Consigne 1> Recopiez à l'identique le passage de l'extrait sur la législation allant de « Ainsi, fiscalité et » jusqu'à « roi René d’Anjou. ».
Consigne 2> Repérez dans la liste chaque ligne où figure le mot « Полюбите », puis recopiez ces lignes.

Extrait cité>
-------

La seconde [institution] à naître fut, pour la première fois, cette chose qu’on appela « législation ». Auparavant, les lois n’étaient pas faites. Les lois étaient considérées comme découvertes et appliquées à tous exactement de la même manière. Ces lois que j’ai mentionnées au tout début : comment la propriété est établie. Ce n’était pas là des lois créées par quelqu’un, c’était des lois naturelles. Naturelles au sens où, si on veut éviter le conflit, alors voilà les lois naturelles, et elles ne peuvent être différentes, sinon il y aura conflit. Mais désormais, avec l’établissement de rois absolus, on a une situation où on peut faire des lois, inventer des lois. Vous devez faire ceci ou cela. Vous avez telle ou telle obligation.

Ainsi, fiscalité et législation vinrent à exister. D’abord bien sûr en faible portions, pas de fiscalité massive, et pas de législation lourde, mais lentement, lentement, l’impôt sera prélevé et les taxes seront augmentées et lentement, lentement, les lois seront faites. Et bien entendu, les lois seront faites évidemment pour bénéficier au dirigeant. Et la cour qu’il rassemble autour de lui.

Le roi René d’Anjou.

Et puis la dernière étape de l’évolution, qui nous rapproche de l’époque actuelle, est que le poste de roi est remis en cause par des gens divers. Surtout par les intellectuels. Dans le style : « Oui, mais n’est-ce pas là une violation du principe d’égalité devant la loi, s’il y a un seul gars, le roi, qui peut faire les lois ? N’est-il pas un privilégié ? N’y a-t-il pas désormais deux types de lois ? Les lois s’appliquant aux gens normaux, et les lois s’appliquant au roi ? Il est au-dessus de la loi s’appliquant aux gens normaux. Cela doit cesser ! C’est une violation des principes de justice ! »

-------

(Entrées du jeu de données)
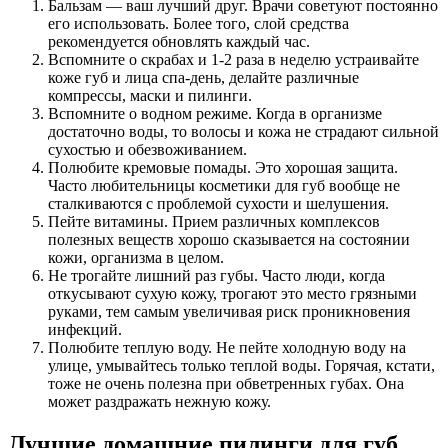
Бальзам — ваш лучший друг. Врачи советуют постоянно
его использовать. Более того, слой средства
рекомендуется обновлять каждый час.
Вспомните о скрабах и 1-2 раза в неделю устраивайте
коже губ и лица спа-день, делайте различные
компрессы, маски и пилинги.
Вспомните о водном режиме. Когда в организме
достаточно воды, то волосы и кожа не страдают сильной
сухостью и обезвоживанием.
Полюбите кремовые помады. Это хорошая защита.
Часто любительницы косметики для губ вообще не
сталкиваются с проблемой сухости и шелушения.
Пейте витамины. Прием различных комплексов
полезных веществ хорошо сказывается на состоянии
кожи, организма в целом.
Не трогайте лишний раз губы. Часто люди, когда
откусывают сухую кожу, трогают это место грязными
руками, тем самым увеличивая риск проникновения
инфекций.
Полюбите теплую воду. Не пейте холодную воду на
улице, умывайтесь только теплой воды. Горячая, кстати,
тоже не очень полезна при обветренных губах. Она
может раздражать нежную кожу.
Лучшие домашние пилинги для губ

-------

Réponse attendue 1>
Ainsi, fiscalité et législation vinrent à exister. D’abord bien sûr en faible portions, pas de fiscalité massive, et pas de législation lourde, mais lentement, lentement, l’impôt sera prélevé et les taxes seront augmentées et lentement, lentement, les lois seront faites. Et bien entendu, les lois seront faites évidemment pour bénéficier au dirigeant. Et la cour qu’il rassemble autour de lui.

Le roi René d’Anjou.

Réponse attendue 2>
Полюбите кремовые помады. Это хорошая защита.
Полюбите теплую воду. Не пейте холодную воду на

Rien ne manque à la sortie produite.